A tua carreira teve, então, também algo de missionário?
Gosto mais até de lhe chamar “propósito” pois é um conceito mais concreto do que missão. Sim, a missão de uma pessoa é aquilo que a pessoa descobre… pois não inventamos a nossa missão, nós descobrimos a nossa missão. E essa missão é descoberta como? Através dos centros de vida. E quando estamos a trabalhar nos centros de vida, sentimos aquilo que hoje na psicologia positiva chamamos o “estado de flow”. E este é um estado sem reservas mentais, no sentido que estamos entregues, e esta entrega é muito importante para termos uma aproximação muito profunda daquilo que realmente gostamos. Eu encontrei isso na gestão das pessoas.

Queres partilhar connosco uma, duas ou três coisas, das muitas que fizeste, de que te orgulhas muito e que são pontos altos da tua carreira?
É difícil estar exatamente a responder-te a isso. Antes de ser consultor de RH, estive cerca de nove anos em atividades diferentes. Comecei a minha vida profissional como operário de 4ª classe, numa empresa que conheces bem, visto que já foste diretor de recursos humanos lá: foi na OGMA, e tinha 18 anos. Depois, fui durante cinco anos bancário.

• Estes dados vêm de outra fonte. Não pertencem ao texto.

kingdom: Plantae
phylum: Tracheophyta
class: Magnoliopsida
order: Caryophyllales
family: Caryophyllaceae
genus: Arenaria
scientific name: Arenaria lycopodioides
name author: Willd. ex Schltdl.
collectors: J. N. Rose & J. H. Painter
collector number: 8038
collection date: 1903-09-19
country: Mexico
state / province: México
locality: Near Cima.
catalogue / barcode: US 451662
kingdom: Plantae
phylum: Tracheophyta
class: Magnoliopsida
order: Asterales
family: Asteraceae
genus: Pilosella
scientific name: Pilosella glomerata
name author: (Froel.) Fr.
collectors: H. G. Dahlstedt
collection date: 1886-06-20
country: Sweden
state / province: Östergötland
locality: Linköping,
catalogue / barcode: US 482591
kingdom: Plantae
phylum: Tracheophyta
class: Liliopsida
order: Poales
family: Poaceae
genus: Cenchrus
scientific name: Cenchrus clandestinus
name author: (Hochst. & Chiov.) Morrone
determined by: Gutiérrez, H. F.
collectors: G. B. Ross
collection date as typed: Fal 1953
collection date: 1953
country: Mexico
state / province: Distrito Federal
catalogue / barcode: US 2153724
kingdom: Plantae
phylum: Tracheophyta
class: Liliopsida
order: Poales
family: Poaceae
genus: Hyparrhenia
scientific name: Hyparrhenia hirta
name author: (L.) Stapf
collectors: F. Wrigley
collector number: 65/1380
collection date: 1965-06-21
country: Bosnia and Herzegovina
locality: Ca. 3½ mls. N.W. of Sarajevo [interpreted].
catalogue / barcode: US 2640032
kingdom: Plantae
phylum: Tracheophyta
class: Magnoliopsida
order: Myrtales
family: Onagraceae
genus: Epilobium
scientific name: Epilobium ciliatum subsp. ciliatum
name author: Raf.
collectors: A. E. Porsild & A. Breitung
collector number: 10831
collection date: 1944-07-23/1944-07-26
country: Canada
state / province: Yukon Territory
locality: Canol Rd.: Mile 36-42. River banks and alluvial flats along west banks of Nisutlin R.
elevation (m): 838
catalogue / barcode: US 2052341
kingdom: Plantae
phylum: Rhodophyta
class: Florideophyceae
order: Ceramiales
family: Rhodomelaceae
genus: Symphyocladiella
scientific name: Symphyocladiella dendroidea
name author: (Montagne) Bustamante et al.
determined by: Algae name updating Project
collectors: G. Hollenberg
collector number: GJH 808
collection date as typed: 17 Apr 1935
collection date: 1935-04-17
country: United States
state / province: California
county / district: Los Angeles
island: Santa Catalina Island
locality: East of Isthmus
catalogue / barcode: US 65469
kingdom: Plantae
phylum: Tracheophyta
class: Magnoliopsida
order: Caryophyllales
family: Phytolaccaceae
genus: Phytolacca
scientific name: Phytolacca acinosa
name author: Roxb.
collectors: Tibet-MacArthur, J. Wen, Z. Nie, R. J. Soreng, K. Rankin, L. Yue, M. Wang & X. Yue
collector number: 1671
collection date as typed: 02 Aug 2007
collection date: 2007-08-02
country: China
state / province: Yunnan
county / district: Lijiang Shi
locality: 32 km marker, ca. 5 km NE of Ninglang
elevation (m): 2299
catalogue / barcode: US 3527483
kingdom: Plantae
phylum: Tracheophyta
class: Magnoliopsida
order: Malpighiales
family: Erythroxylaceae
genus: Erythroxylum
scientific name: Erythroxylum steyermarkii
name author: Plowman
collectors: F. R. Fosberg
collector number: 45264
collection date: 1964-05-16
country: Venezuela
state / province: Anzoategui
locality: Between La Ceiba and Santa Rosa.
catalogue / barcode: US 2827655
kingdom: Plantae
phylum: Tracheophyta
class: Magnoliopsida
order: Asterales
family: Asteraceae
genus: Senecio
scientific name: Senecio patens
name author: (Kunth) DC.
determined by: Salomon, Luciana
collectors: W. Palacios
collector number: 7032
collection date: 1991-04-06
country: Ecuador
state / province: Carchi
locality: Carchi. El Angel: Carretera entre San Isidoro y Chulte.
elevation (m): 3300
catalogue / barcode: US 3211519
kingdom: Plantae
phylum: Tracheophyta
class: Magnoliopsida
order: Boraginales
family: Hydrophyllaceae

E, assim, um dos momentos absolutamente marcantes foi exatamente o ano de 1981, em que deixei de ser bancário e encontrei a oportunidade de me conectar com aquilo que eu depois descobri que era o meu centro de vida, quando passei a ser professor no ISPA e integrei os quadros da CEGOC. Esse foi o momento mais marcante, entrar nesta carreira. Nesse ano, praticamente na mesma altura, iniciei-me na vertente da consultoria e na vertente académica.
Mário, o que ainda não fizeste que te falta fazer? Não estamos aqui a falar com uma pessoa que amanhã vai “arrumar as botas”…
Respondo-te de uma forma muito analógica, até porque estou calçado de botas, e deixa citar a canção famosa da Nancy Sinatra “These boots were made for walking”.
Para onde caminha a “gestão das pessoas”?
É profundamente gratificante para mim ver o sentido da gestão de pessoas, constatar que está no caminho de, de facto, colocar a pessoa no centro. Estamos no oposto daquilo que foi a génese da “gestão de pessoal”, em que as pessoas eram consideradas o elemento mínimo das organizações. Neste momento estamos com as pessoas como o elemento máximo das organizações e é com elas com que podemos contar. Outro aspeto ainda, e esse eu acho que caracteriza aquilo que vai ser a evolução futura da gestão de recursos humanos, que é esta questão de que pela primeira vez na história da humanidade vamos ter a possibilidade real daquelas tarefas que são mais desmotivantes, que são mais desgastantes, possam ser feitas sem ser à cus- ta da exploração das pessoas.
E portanto, o futuro vai ser nós irmo-nos libertando mais dessas tarefas mais rotineiras, que podem ser feitas pelas máquinas, pelos robots. Assim, vamos reinventar esta forma de nos aproveitarmos mais enquanto pessoas.